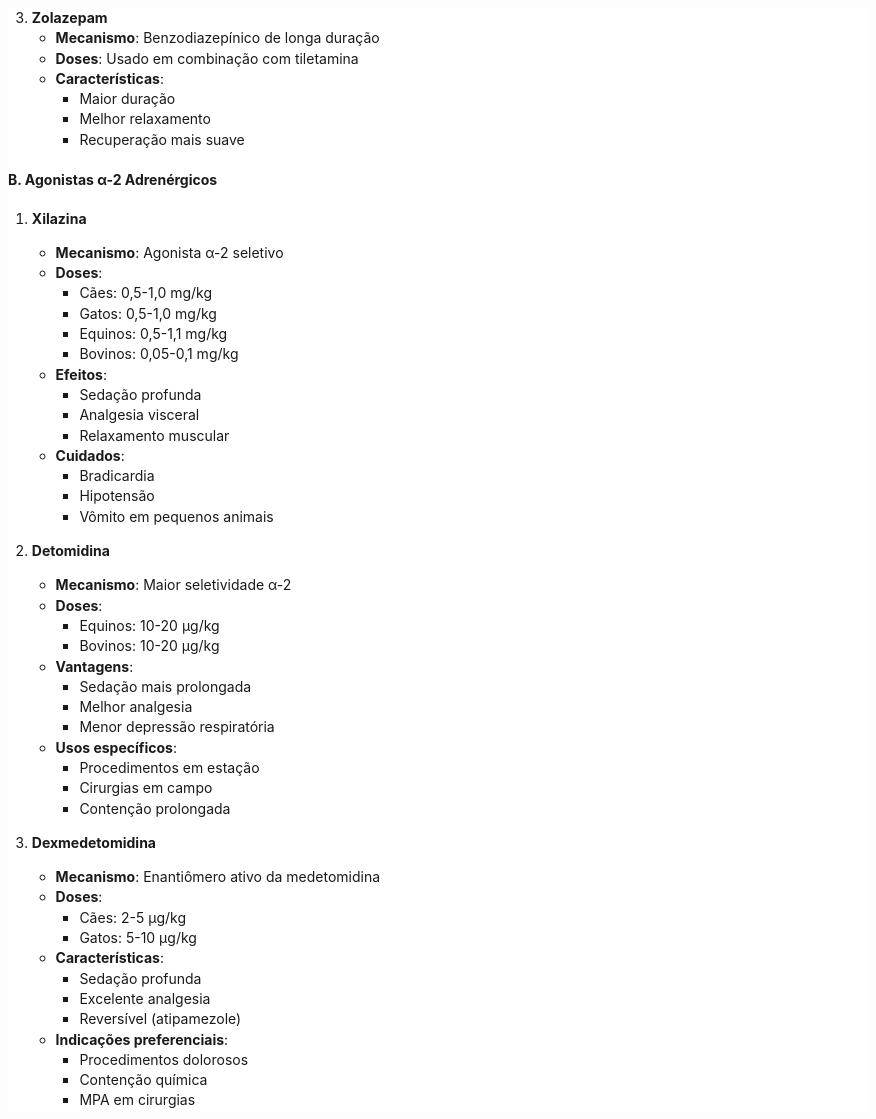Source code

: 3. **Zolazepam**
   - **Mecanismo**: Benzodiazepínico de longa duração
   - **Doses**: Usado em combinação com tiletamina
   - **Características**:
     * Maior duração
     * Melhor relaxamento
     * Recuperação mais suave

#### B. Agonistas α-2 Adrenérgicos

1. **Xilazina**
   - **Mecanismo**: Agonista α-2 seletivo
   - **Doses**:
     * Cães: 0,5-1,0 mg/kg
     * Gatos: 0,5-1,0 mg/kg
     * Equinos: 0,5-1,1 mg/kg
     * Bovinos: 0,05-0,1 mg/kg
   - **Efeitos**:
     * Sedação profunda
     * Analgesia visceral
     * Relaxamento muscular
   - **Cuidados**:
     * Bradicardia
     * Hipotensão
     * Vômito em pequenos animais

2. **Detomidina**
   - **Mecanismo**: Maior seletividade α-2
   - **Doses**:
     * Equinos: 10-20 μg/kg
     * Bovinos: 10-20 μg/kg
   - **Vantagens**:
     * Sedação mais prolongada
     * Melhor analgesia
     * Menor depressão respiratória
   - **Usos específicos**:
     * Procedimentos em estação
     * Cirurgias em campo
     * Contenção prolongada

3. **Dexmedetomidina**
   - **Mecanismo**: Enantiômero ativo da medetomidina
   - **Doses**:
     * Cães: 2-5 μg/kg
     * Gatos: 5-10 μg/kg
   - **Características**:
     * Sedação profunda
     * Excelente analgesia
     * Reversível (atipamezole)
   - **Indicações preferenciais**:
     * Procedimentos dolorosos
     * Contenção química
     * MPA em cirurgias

──────────

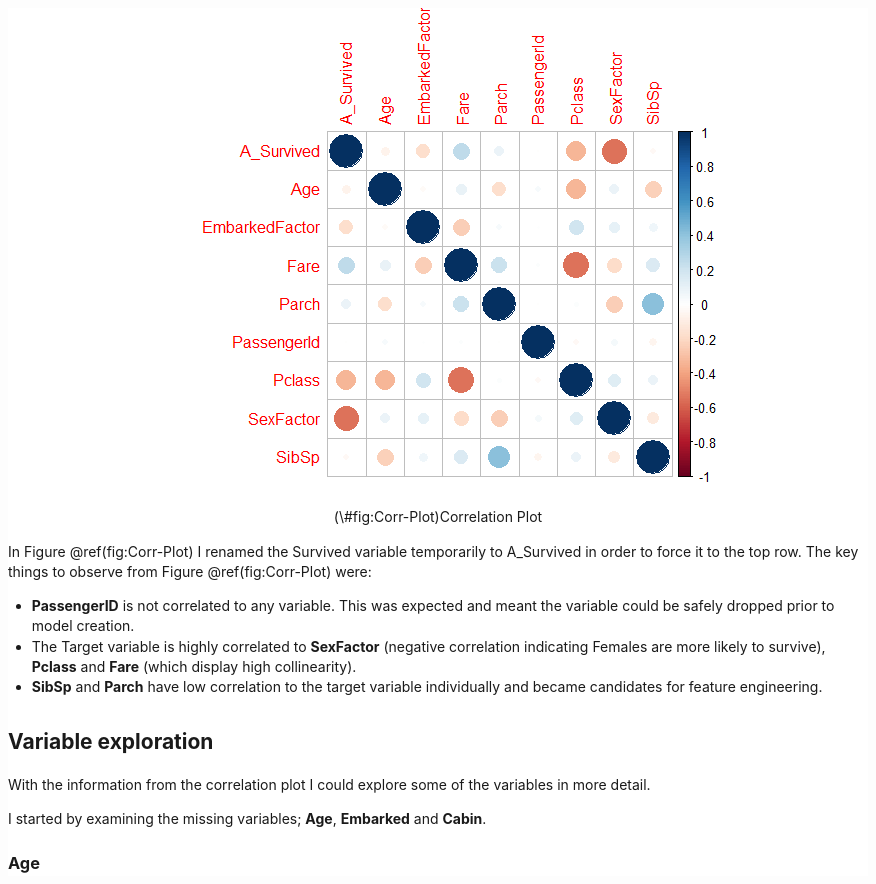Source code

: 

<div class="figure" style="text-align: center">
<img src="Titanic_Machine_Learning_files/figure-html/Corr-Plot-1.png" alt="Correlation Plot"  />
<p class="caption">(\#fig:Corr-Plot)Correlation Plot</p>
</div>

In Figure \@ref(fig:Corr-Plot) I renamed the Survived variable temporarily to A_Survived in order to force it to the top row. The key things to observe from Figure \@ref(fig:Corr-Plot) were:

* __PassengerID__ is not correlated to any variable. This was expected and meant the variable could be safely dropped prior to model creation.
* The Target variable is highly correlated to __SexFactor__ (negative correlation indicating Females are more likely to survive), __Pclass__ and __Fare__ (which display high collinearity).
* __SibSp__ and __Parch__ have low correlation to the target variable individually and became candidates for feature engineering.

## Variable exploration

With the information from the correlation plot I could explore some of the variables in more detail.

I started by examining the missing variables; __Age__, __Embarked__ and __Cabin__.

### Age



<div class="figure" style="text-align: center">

──────────

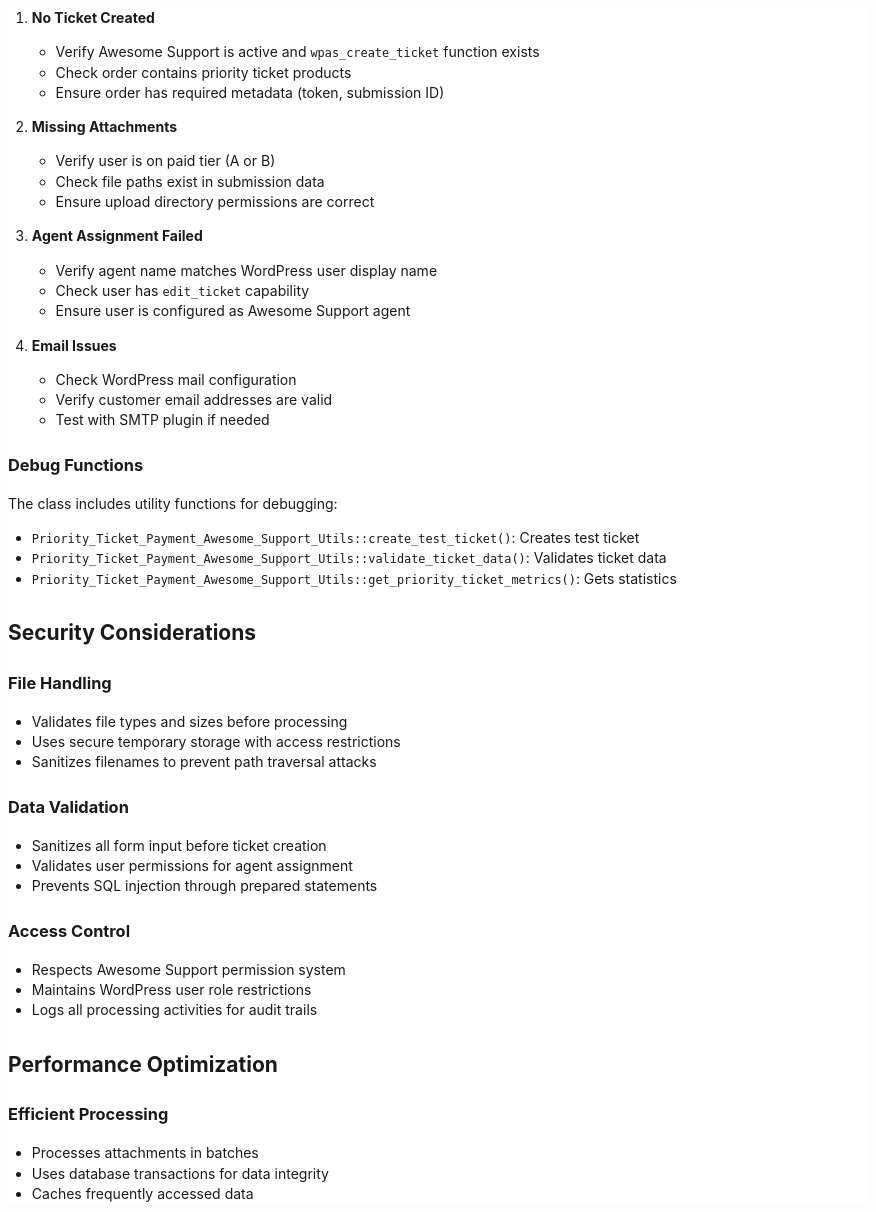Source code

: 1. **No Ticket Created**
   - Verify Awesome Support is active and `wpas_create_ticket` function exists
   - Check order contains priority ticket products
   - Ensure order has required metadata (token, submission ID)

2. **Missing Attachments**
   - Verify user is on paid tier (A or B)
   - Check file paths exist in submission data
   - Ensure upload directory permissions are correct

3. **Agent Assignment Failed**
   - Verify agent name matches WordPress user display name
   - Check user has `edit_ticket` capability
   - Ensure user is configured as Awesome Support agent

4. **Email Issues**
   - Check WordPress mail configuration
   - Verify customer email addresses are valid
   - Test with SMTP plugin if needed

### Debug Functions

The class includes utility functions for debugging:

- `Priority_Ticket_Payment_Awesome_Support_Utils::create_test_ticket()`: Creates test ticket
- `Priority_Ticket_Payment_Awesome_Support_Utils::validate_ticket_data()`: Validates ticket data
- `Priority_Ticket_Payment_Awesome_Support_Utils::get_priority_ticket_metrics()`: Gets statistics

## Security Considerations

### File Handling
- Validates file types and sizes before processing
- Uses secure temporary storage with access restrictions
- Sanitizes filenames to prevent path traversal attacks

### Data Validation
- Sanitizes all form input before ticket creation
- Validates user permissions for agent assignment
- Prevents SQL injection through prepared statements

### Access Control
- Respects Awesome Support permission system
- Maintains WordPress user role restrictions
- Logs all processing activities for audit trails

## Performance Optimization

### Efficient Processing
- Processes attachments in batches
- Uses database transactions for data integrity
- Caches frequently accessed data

──────────

Exercise instructions = Find the lines above that contain the word "order" and copy each one.

Task solution =
In Figure \@ref(fig:Corr-Plot) I renamed the Survived variable temporarily to A_Survived in order to force it to the top row. The key things to observe from Figure \@ref(fig:Corr-Plot) were:
   - Check order contains priority ticket products
   - Ensure order has required metadata (token, submission ID)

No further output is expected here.